Bill Introduced to Make Three-Day Stay Waiver Permanent

A bill to permanently waive the three-day inpatient hospital stay requirement for Medicare coverage of a skilled nursing stay was introduced in the House of Representatives on Tuesday, an attempt to make the pandemic-related change stick around long-term.

The bipartisan legislation, titled the “Improving Access to Medicare Coverage Act,” was sponsored by Reps. Joe Courtney (D-CT), Suzan DelBene (D-WA), Ron Estes (R-Kansas) and Glenn Thompson (R-PA).

The American Health Care Association (AHCA) expressed support for the bill in a statement Tuesday afternoon.


“The three-day hospital stay rule causes too many seniors who need follow-up care in a skilled nursing facility to be shackled with out-of-pocket costs in the thousands because they do not qualify for Medicare coverage. For years we have advocated to eliminate this confusing and devastating policy barrier,” Mark Parkinson, president and chief executive of AHCA, said in a statement released Tuesday.

The initial rule change was made by the Centers for Medicare & Medicaid Services at the beginning of the pandemic in order to allow hospitals to reserve beds for severely ill patients, discharging those who could recover at a SNF.

Prior to the pandemic, a patient needed to have a three-day inpatient hospital stay before Medicare would cover the SNF stay that followed.
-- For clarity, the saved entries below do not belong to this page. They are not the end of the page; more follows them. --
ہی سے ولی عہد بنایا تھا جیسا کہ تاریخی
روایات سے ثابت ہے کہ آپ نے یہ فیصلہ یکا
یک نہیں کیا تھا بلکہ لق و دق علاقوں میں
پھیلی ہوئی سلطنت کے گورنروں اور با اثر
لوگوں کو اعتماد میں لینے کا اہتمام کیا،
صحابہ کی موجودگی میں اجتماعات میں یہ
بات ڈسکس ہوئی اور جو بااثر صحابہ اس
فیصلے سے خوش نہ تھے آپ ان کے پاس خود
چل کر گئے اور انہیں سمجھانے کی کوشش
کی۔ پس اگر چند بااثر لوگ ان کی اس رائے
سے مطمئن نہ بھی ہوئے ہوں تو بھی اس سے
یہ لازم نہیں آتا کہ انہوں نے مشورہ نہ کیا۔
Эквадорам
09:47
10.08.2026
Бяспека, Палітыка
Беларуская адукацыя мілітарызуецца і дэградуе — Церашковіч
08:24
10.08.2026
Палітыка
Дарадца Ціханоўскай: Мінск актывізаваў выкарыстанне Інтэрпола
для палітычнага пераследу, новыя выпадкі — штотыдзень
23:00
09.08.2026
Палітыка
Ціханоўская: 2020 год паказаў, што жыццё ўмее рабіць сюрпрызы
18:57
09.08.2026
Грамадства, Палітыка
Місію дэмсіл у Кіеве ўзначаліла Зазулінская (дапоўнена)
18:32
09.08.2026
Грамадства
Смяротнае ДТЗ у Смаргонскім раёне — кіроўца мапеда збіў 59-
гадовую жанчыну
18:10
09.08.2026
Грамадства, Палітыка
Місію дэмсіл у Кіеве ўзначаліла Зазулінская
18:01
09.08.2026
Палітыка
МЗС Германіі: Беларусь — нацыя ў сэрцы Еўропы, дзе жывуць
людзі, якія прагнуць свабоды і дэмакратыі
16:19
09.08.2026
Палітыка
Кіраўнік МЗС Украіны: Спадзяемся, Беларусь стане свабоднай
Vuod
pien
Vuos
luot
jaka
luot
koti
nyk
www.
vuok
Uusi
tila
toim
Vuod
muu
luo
Industry leaders said the rule was established to make sure patients were in the best possible setting for care.


Other industry specialists believe the unpopular rule sometimes leads to expensive Medicare denials, sometimes over technical distinctions. Hospitals can admit seniors for observation, a distinction that doesn’t fit in the Medicare mold.

“The waiver of this requirement during the COVID-19 pandemic public health emergency has benefited thousands of Medicare beneficiaries and demonstrated that eliminating this policy can work,” Parkinson said in the statement supporting the bill. “Now it is time this issue was fixed permanently. We greatly appreciate that this legislation will count observation stays toward the three-day stay requirement, ultimately helping our patients receive the quality care they deserve without worrying about how they’re going to pay for it.”